Disney

Confessions of a Disney Adult: Merchandise, Disney Bounding, and Bob

Variety’s international correspondent is one of a growing number of mature Disney fans – a group the Mouse House is ignoring at its peril.

I am definitely a Disney adult. Whenever he has time (and funds), he goes to one of his six Disney resorts around the world. There, you can feel your problems disappear faster than a Mickey Bar in the midday sun. Excitement fills the air, strangers wave to me from their rides, and suddenly my biggest dilemma is whether to go to the Haunted Mansion or It’s a Small World first.

Unfortunately, we can’t live in a Disney park (we checked), so we did the next best thing and injected all things Disney into our London apartment and wardrobe. There is also a bone china teapot from Mrs. Potts at Tokyo Disneyland. A $400 Lego Cinderella Castle that her husband and I built for her 30th birthday. A Baymax backpack found at a Disney store in Shanghai (which, by the way, gets more compliments than any designer handbag).

I’m not the only one who has been obsessed with the Mouse House growing up. The company is a fast-growing demographic that includes Ryan Gosling, John Stamos, Rebel Wilson, and Kourtney Kardashian (whose recent baby shower was decorated like Disneyland), and the company is willing to take a risk. This is a layer that has been ignored. Disgruntled adults at Disney have complained that former CEO Robert Chapek raised ticket prices and canceled free perks such as FastPass within the parks during former CEO Robert Chapek’s brief tenure. He nicknamed him “Bob Paycheck.” Their dissatisfaction contributed to Mr. Chapek’s ouster late last year, following a series of moves that angered not only brand loyalists but also Hollywood talent.

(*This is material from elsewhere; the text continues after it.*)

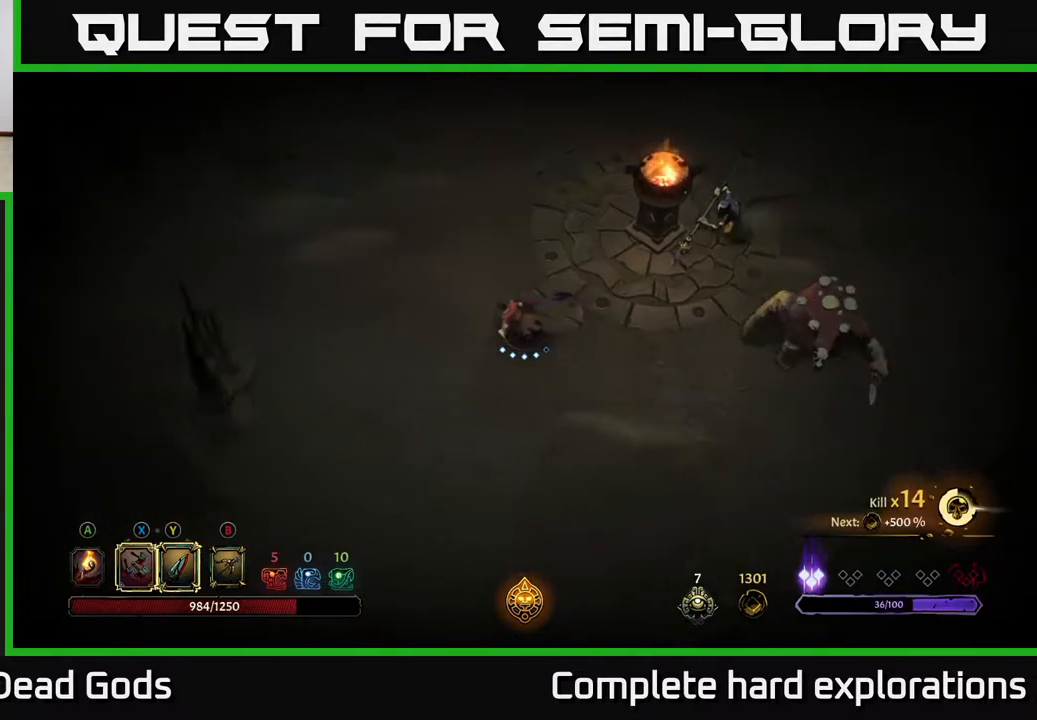
{"buttons": ["B"], "left_stick": "right", "right_stick": "center", "events": [[50, "B", "down"], [233, "left_stick", "right"]]}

“Disney is deeply ingrained in every aspect of my life,” says Disney influencer Francis Dominic Garcia. His pop culture and theme park content has earned him a healthy following on Instagram. Garcia has Disney-themed tattoos, a closet full of Disney-approved costumes, and, of course, an annual pass to Disneyland. “I swear to God, if you look at my blood cells, they’ll literally be shaped like Mickey Mouse.”

Leslie Kaye founded Disneybound, a lifestyle company that grew out of a Tumblr blog she started in 2010. Kay and his friends had been begging his parents to take them to Disney World, but without success. “And suddenly we realized we were 22 years old and no one was going to tell us what to do with our money,” she says. While planning her travels, she began posting fashion-forward ensembles online inspired by Disney characters. Within weeks, Kaye created a new movement known as Disneybounding, in which fans went to the parks wearing costumes inspired by the characters. She now regularly collaborates with the company on official projects, including her books and merchandise.

Mr. Kaye’s professional relationship with Disney shows that the company has begun to acknowledge its adult fan base with age-appropriate products, experiences and high-end licensing deals.

“Our adult consumers were looking for a way to connect with our brand through product choices that reflected their lifestyles and personalities,” said Liz Short, Disney’s senior vice president of global soft lines and global strategy. Mr. Reed says. variety. Items like the $600 bridal Minnie ears designed by Vera Wang, the $350 Mickey-print Coach sweatshirt, and the $280 “Beauty and the Beast” cast-iron soup pot from Le Creuset are clearly not aimed at children. . (It also probably won’t include the new Disney x Charlotte Tilbury cosmetics collection, which includes a $100 jar of moisturizer that promises to reduce wrinkles.)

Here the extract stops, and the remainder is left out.